Les principaux fleuves sont 1o. celui des Divines Consolations, qui prend sa source au pied du mont de la Générosité, arrose la cité du Bonheur, et se jette dans l’Amour divin ; 2o. le fleuve de la Paix qui sort des monts de l’abandon à la volonté de Dieu, et se jette dans la mer du Mépris de soi-même.

L’abord de ces lieux serait inaccessible si les voyageurs, après avoir côtoyé les rochers escarpés de la Crainte, des Troubles, des Scrupules et des Retours sur soi-même, ne trouvaient enfin le golfe de la Confiance, et ne jetaient l’ancre au port de l’Amour divin. Le commerce est très florissant ; on exporte dans le continent voisin le zèle du salut des âmes, la compassion, l’amour du prochain, le pardon des injures, et l’on reçoit en échange les solitudes et les croix dont les habitants savent tirer un grand prix ou plutôt un grand parti.

Le sol est très fertile et produit toutes les vertus. Après vingt-deux ans, le parfait modèle de la douceur, saint François de Sales se rendit maître de ce pays.

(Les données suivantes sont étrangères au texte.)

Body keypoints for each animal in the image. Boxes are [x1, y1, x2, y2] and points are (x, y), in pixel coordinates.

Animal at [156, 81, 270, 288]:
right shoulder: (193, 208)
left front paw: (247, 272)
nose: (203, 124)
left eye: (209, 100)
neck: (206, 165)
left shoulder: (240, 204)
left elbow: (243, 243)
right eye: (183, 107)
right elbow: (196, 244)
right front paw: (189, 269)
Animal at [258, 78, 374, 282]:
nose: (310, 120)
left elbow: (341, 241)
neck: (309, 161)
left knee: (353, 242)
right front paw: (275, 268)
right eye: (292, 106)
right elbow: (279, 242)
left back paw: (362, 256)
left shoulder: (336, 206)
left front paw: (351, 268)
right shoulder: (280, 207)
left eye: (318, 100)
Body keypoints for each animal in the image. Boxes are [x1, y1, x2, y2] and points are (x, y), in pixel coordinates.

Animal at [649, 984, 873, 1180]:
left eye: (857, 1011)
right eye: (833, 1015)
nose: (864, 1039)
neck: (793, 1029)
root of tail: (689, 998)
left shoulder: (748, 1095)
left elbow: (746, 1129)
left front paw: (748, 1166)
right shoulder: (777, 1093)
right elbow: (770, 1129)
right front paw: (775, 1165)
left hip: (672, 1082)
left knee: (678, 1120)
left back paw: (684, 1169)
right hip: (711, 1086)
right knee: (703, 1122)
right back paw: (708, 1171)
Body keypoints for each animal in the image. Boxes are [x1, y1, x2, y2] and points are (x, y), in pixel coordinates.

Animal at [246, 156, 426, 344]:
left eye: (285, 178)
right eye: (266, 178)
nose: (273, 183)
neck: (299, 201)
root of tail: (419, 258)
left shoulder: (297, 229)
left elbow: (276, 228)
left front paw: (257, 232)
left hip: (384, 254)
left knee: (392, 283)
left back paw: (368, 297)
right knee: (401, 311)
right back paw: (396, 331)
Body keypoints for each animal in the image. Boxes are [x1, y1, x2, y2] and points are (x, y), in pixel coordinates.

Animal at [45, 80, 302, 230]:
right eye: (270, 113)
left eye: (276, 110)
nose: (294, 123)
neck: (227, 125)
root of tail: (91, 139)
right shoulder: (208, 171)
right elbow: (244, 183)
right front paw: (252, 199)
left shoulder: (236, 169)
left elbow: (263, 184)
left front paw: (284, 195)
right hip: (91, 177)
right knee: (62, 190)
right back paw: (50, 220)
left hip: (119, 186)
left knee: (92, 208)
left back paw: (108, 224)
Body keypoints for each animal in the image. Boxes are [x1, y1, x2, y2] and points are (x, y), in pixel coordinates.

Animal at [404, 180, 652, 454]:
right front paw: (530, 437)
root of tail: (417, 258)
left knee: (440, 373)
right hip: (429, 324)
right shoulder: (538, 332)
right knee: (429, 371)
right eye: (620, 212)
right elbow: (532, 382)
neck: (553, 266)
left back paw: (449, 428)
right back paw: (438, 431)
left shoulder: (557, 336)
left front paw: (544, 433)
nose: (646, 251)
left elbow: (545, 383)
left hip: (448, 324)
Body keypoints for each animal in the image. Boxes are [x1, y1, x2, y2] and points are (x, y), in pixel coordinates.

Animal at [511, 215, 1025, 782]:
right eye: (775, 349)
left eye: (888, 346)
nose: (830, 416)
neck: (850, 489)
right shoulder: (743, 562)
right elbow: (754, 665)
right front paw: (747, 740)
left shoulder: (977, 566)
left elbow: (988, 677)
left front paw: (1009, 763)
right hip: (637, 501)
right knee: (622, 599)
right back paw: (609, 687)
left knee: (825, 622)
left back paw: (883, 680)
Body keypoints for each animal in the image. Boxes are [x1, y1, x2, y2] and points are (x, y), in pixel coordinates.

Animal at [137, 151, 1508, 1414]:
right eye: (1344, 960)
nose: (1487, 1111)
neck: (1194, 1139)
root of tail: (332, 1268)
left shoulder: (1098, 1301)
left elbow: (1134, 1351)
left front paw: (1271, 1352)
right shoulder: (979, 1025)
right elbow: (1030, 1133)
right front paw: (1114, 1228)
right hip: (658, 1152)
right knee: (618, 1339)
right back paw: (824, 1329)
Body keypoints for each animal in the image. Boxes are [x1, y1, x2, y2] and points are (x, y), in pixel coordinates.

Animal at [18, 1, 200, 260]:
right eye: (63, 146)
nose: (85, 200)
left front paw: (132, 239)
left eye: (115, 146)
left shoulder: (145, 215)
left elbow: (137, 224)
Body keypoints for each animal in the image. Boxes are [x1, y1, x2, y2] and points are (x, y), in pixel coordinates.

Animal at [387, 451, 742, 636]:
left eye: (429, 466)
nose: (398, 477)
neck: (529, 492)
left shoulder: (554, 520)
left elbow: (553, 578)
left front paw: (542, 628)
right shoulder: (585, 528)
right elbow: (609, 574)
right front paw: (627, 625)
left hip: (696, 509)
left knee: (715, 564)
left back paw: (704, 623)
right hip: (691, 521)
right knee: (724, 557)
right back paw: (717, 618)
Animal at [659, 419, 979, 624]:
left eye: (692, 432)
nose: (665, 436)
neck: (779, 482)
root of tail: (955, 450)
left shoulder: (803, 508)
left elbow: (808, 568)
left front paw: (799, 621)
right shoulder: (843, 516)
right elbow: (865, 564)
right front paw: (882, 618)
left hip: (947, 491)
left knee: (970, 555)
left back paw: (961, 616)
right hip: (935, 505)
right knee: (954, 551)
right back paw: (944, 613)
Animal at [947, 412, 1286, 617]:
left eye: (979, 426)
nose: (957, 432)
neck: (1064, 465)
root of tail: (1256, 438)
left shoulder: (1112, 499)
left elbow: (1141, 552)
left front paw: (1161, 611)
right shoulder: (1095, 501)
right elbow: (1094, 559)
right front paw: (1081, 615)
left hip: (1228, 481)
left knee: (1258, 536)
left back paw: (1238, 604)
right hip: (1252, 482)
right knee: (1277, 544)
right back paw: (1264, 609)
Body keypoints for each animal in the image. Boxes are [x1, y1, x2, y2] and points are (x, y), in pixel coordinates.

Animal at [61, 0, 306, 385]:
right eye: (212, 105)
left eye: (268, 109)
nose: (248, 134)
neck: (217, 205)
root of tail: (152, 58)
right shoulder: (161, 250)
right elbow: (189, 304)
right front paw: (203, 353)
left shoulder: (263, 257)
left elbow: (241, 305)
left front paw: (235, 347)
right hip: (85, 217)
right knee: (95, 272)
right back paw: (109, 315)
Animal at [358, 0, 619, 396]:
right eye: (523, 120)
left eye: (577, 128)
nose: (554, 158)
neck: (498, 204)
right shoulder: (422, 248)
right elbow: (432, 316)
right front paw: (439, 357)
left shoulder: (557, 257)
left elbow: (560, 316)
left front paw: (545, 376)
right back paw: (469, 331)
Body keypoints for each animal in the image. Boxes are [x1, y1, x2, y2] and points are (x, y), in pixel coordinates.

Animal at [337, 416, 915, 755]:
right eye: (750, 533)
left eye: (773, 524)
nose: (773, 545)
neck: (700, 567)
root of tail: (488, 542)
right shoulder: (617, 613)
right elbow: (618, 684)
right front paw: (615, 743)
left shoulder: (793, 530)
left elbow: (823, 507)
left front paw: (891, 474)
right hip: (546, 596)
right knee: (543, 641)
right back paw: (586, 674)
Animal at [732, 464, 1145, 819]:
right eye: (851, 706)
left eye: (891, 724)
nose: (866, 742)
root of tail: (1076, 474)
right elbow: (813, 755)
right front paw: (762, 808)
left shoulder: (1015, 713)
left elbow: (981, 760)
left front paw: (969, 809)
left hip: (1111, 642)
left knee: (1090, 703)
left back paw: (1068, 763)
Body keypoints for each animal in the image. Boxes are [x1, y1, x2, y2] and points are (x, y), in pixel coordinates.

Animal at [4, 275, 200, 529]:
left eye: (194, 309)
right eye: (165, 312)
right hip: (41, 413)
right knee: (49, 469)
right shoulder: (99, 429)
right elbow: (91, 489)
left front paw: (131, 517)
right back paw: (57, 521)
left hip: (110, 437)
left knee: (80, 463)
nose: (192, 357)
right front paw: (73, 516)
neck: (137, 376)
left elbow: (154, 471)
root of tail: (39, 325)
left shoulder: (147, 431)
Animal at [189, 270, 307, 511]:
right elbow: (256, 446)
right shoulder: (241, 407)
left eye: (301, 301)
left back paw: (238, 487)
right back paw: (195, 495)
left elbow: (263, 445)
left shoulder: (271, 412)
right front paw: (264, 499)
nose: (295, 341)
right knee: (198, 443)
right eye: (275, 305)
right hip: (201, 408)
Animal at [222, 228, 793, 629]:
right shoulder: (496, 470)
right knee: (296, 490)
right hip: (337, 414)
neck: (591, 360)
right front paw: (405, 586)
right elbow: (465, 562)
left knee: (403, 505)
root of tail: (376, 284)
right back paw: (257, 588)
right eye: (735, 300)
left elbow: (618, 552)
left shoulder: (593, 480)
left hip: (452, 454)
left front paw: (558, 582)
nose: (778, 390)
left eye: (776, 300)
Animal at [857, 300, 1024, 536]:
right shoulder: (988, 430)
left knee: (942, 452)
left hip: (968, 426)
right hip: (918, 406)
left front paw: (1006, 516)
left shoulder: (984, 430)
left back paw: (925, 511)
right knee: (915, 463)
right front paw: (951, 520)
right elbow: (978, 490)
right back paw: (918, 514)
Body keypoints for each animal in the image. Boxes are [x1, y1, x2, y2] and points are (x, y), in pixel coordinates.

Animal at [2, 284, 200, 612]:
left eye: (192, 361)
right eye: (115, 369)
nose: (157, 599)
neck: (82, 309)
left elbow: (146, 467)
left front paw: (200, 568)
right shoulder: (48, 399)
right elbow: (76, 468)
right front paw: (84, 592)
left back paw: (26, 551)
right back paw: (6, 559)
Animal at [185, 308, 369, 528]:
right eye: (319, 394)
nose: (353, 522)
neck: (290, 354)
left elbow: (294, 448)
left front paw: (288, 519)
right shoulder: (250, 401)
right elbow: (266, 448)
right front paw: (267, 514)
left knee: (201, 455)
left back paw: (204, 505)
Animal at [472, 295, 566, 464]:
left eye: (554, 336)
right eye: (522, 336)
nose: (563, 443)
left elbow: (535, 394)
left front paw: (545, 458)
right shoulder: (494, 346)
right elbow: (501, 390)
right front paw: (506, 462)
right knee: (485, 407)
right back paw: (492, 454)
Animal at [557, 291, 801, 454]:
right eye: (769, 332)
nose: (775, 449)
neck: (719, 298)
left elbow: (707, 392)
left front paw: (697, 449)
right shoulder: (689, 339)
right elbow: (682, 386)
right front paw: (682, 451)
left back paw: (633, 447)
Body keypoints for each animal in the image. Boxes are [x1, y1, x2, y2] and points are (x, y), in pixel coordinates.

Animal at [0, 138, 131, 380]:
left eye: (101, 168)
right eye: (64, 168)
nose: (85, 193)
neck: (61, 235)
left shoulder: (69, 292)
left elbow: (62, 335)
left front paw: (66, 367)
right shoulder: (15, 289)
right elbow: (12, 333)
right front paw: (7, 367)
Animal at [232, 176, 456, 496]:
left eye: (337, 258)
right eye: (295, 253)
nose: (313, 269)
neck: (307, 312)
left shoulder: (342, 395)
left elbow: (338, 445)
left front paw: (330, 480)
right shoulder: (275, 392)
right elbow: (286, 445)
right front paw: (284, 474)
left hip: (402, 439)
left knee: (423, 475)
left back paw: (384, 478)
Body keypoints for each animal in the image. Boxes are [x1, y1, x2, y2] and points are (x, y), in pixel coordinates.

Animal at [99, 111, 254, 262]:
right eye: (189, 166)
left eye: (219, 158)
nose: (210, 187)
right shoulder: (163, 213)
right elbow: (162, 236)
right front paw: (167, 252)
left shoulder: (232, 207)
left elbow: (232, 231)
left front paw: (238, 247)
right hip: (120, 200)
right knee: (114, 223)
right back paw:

C’est ainsi qu’en France, au xixe siècle, on instruit les jeunes filles.

Et les Ultramontains réclameront encore le monopole de l’enseignement !

Des filles que les parents ont la naïveté de leur confier pour en faire des femmes capables de remplir dignement leurs devoirs d’épouses et de mères, ils s’efforcent de faire des idiotes !

Cela s’appelle élever les enfants sur les genoux de l’Église !!!